■ Извлечённые данные ■

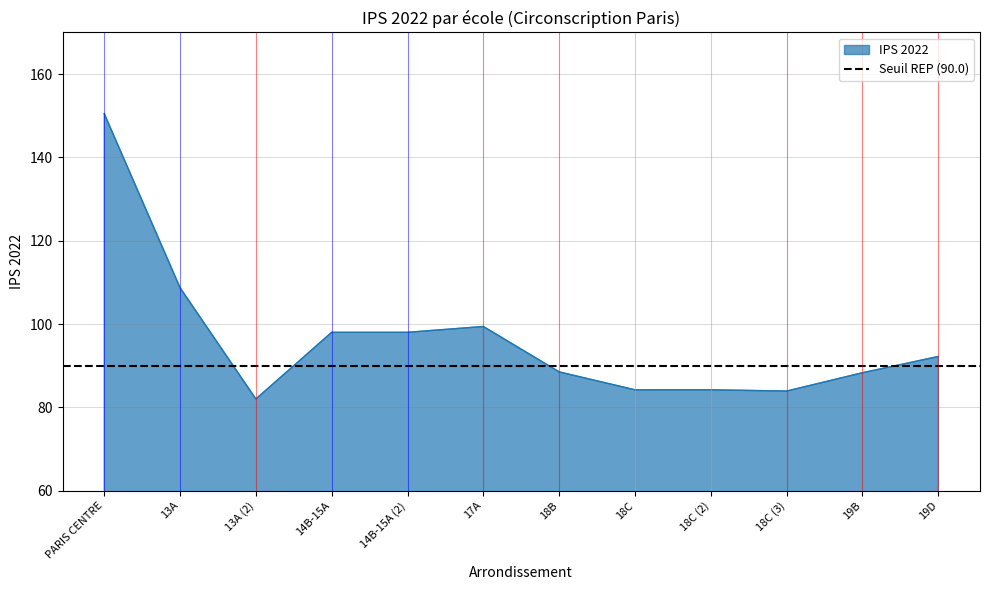

How many data points are above 92?

6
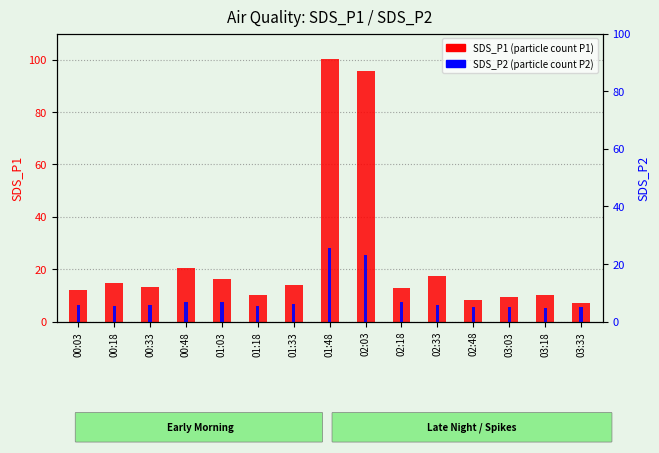

Which category has the lowest value across all series?

03:18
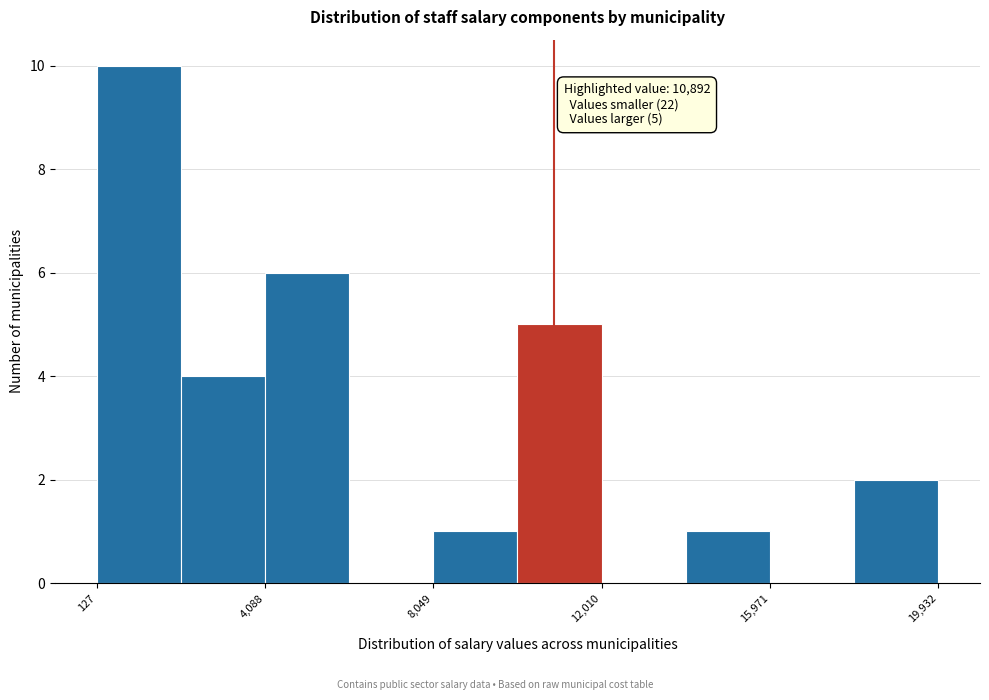

Around what value on the x-axis is the tallest bar? Give the approximate position of its centre, as read against the axis.

1000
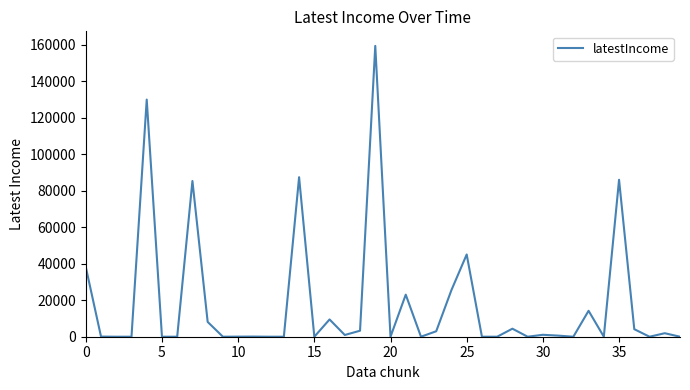

What is the maximum value shown in the chart?

159314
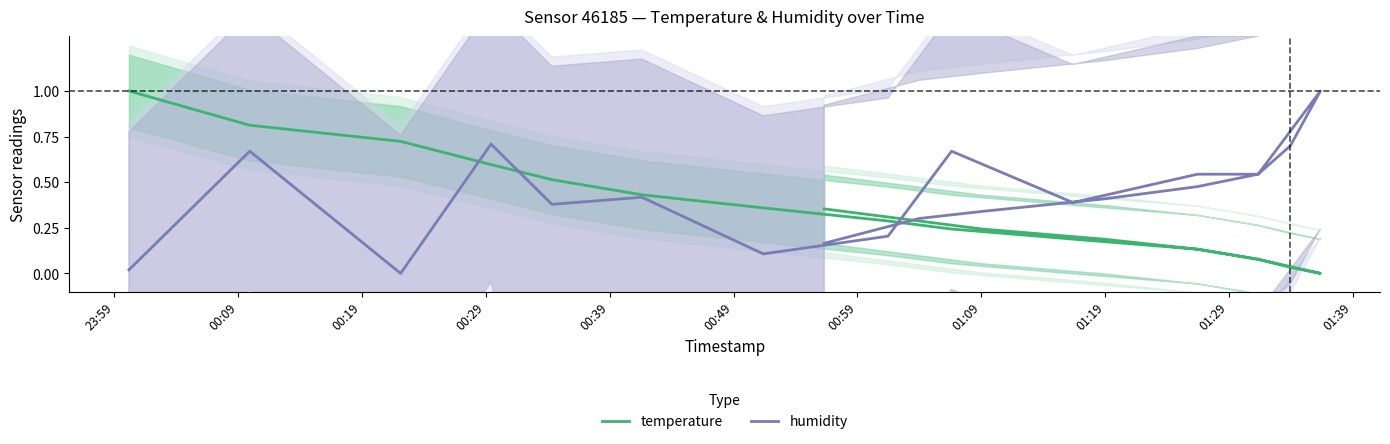

At which category is the sum across all series the highest?

00:09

■ Условие задачи ■
Перепишите все приведённые выше строки без изменений, но не включайте в ответ изображения.

■ Решение ■
How many data points are above 92?

6

Which category has the lowest value across all series?

03:18

Around what value on the x-axis is the tallest bar? Give the approximate position of its centre, as read against the axis.

1000

What is the maximum value shown in the chart?

159314

At which category is the sum across all series the highest?

00:09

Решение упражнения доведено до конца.